Another five corpses were just inside a large house near the mosque. Maina pointed to the body of a plump, bearded man and said it the Boko Haram sect's vice chairman, Bukar Shekau.
"The mission has been accomplished," said Maina, the army commander.
Militants seeking to impose Islamic Sharia law throughout this multi-religious country attacked police stations, churches, prisons and government buildings in a wave of violence that began Sunday in Borno state and quickly spread to three other states in mainly Muslim northern Nigeria.
It is not known how many scores of people have been killed, wounded and arrested. Relief official Apollus Jediel said about 1,000 people had abandoned their homes Wednesday due to the violence, joining 3,000 displaced earlier this week in the four states.

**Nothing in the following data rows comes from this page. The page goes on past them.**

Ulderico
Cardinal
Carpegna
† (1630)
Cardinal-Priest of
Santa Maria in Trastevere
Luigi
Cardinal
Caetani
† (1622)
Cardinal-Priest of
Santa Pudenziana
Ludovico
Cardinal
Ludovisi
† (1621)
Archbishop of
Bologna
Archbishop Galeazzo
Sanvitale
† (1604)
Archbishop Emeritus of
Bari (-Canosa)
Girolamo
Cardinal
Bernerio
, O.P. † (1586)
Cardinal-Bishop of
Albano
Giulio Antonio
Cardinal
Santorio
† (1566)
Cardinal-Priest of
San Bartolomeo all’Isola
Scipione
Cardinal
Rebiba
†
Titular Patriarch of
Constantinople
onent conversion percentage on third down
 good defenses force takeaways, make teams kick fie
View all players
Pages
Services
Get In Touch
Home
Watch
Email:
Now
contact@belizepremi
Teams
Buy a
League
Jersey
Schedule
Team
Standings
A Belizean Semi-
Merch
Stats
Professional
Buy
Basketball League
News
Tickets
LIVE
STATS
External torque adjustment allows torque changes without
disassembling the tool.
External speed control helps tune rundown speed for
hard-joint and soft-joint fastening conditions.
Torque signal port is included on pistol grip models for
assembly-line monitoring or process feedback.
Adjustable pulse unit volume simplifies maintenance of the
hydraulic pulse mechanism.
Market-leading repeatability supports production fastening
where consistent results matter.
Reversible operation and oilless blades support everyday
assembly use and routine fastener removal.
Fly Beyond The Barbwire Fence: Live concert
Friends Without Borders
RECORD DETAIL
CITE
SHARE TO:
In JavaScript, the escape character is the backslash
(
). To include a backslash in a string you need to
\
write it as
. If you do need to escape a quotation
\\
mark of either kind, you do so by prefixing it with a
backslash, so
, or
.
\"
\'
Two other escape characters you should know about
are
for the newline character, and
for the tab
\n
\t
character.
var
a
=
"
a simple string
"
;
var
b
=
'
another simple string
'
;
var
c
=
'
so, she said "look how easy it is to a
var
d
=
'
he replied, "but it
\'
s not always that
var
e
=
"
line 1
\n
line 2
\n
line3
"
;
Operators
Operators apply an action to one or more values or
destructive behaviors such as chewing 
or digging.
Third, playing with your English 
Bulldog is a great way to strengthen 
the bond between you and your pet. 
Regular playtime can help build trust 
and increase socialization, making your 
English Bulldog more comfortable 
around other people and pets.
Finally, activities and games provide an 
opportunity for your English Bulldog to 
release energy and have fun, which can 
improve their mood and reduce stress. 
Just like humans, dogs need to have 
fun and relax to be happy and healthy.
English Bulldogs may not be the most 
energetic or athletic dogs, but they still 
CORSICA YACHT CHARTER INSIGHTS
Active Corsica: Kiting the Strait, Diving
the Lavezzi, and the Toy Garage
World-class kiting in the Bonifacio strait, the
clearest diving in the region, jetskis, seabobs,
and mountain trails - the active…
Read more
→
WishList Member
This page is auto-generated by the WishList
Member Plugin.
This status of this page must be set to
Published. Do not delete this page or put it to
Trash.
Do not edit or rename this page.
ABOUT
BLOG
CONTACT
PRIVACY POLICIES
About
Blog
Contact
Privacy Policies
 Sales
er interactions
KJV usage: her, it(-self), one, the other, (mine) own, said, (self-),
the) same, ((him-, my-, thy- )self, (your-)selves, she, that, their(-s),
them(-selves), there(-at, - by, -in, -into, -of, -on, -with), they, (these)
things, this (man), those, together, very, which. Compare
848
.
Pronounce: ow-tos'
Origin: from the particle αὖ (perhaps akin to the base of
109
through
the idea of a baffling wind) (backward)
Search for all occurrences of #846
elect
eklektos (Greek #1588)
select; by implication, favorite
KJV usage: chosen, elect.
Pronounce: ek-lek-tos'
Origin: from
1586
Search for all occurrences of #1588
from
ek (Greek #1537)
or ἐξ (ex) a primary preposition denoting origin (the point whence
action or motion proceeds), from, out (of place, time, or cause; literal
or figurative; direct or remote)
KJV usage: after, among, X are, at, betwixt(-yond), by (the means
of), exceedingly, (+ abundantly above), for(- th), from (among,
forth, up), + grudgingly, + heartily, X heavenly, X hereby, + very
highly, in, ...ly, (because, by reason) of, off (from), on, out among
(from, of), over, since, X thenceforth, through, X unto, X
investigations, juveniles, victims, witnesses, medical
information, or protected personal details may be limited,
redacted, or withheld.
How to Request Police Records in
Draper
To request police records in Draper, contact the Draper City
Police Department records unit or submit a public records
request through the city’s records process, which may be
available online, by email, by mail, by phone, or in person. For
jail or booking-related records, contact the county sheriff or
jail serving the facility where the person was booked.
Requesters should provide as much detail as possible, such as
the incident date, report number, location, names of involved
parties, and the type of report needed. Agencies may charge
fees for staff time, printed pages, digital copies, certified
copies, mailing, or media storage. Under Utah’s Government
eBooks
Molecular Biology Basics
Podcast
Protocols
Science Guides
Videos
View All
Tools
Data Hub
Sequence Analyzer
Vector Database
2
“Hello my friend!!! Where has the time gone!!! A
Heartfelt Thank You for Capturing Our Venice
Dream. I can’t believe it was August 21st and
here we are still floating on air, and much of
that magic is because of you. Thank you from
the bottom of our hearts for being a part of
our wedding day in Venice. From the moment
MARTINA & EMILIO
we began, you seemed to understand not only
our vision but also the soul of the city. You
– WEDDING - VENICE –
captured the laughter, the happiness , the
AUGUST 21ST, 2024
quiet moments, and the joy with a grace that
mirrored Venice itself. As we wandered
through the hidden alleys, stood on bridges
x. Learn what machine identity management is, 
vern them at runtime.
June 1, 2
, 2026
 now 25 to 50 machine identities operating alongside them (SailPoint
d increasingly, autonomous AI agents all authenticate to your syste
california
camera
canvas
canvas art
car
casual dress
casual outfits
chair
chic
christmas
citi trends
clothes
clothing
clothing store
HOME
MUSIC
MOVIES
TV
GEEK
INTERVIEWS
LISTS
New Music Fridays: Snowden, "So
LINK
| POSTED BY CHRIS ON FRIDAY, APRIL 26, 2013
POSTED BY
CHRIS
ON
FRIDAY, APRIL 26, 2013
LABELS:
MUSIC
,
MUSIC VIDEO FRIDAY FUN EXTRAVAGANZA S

The epicenter of the violence has been the Boko Haram's headquarters in Maiduguri, capital of Borno state, which was bombarded Wednesday. Maina said his troops would fire mortar shells later Thursday to destroy what is left of the sprawling compound, which stretches over 2.5 miles (4 kilometers).
Borno Gov. Ali Modu Sheriff told journalists he had a report that Yusuf had been seen Wednesday night in a village about 28 miles (45 kilometers) northeast of Maiduguri, and that he had asked for troops to be deployed there.
In other violence, Nigeria's Vanguard newspaper reported that militants attacked security forces in Yobe state on Wednesday, and quoted police as saying that 43 sect members were killed in a shootout near the state's second city, Potiskum.
Police in Bauchi state have reported 42 people killed, including two soldiers and a police officer, 67 hospitalized with serious injuries and 157 men arrested.
President Umaru Yar'Adua, who has been criticized for leaving the country Tuesday night for a state visit to Brazil, insisted before he left that the situation was under control. The military itself keep referring to "mopping up" exercises even as a full-scale battle was taking place.
Nigeria's 140 million people are nearly evenly divided between Christians, who predominate in the south, and primarily northern-based Muslims. Shariah was implemented in 12 northern states after Nigeria returned to civilian rule in 1999 following years of oppressive military regimes. More than 10,000 Nigerians have died in sectarian violence since then.
The militants oppose western education and seek a harsh interpretation of Islamic Shariah law in northern Nigeria.